### DOCUMENT PASSAGE
▽

Question

Two bodies $A$ and $B$ of masses $m$ and $2m$ respectively placed on a smooth floor are connected by a spring. A third body $C$ of mass $m$ moves with velocity $v_0$ along the line joining $A$ and $B$ and collides elastically with $A$. At a certain instant of time $t_0$ after collision it is found that the instantaneous velocities of $A$ and $B$ are same. The compression in the spring at $t_0$ is $x_0$, then:

• A. The common velocity of $A$ and $B$ at time $t_0$ is $\frac{v_0}{3}$.
• B. The spring constant is $k=\frac{3m{v}_0^2}{2x_0^2}$.
• C. The spring constant is $k=\frac{2m{v}_0^2}{3x_0^2}$ .
• D. None

Answer 1

Answer: (A), (C)

The correct options are
A The common velocity of $A$ and $B$ at time $t_0$ is $\frac{v_0}{3}$.
C The spring constant is $k=\frac{2m{v}_0^2}{3x_0^2}$ .

△

### EXERCISE INSTRUCTIONS
1. Answer these questions about the physics problem:
(a) What is the mass of body B?
(b) What kind of collision does body C have with body A?
(c) Which options are listed as correct?
2. List every body in the physics problem, with its mass.

### RAW DATA
▽

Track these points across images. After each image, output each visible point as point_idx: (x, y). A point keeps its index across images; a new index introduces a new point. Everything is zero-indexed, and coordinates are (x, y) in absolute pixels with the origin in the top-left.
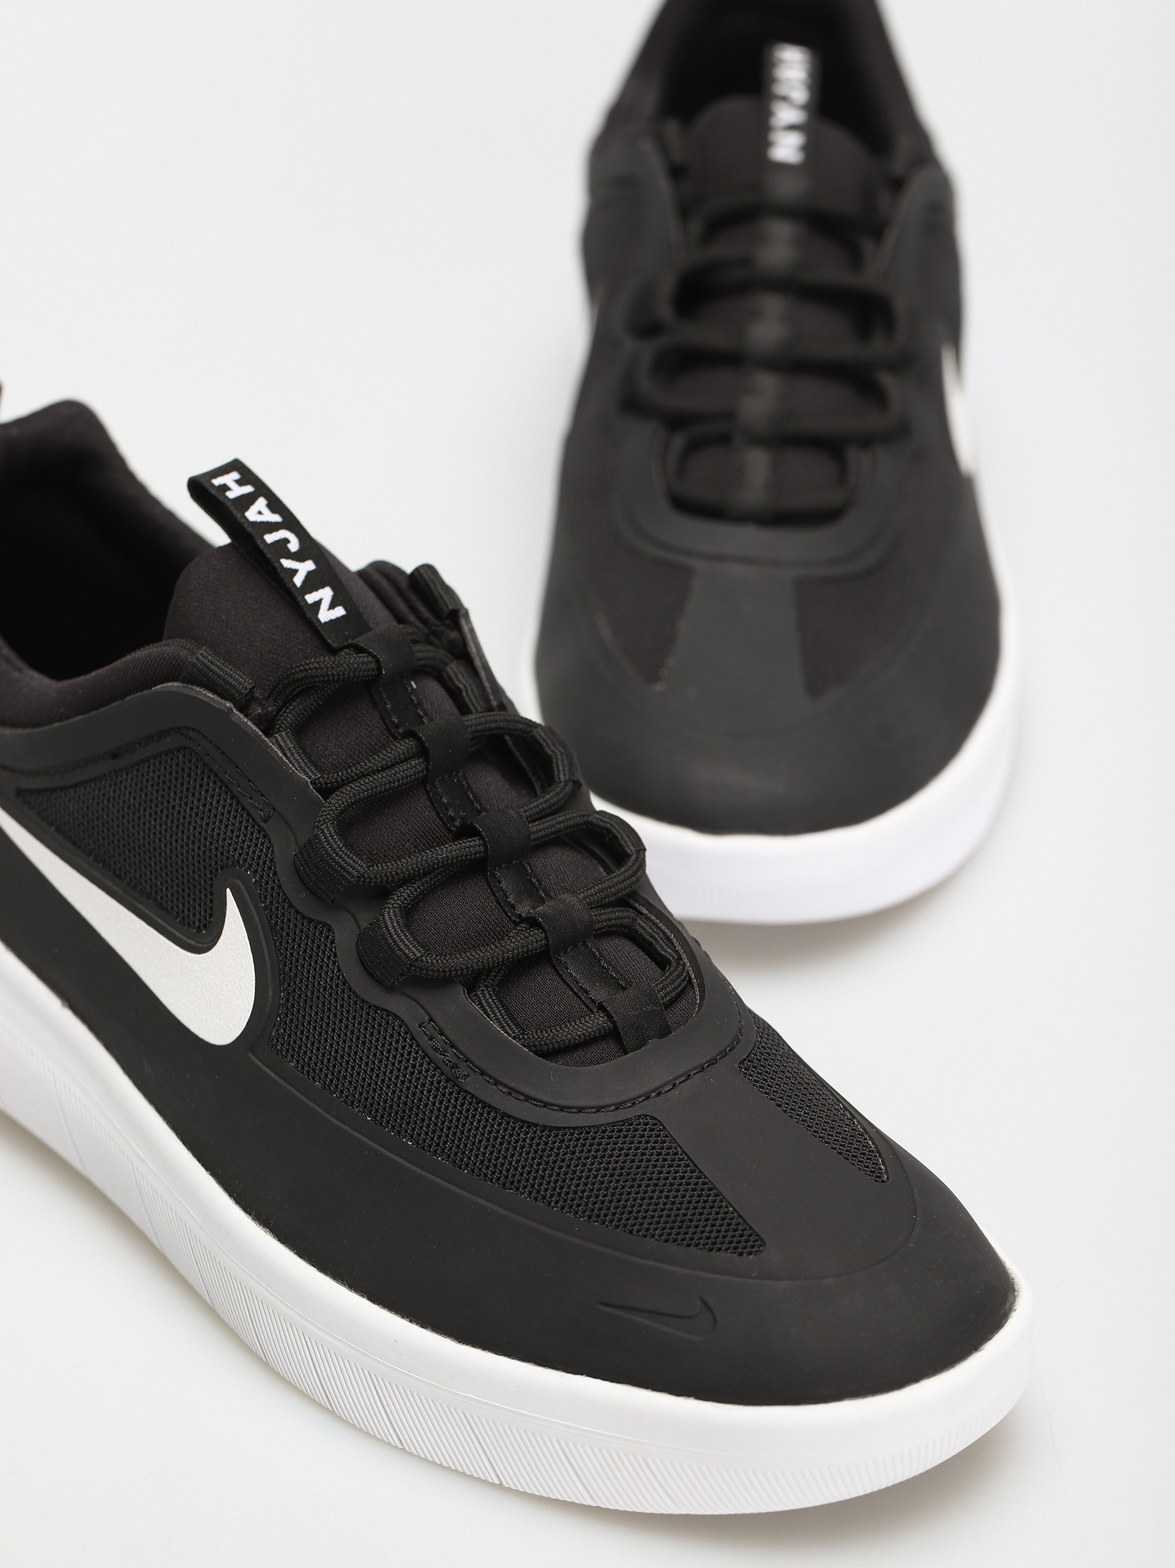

△

### SOLUTIONS
1.
(a) 2m
(b) An elastic collision
(c) Options A and C

2.
- A: m
- B: 2m
- C: m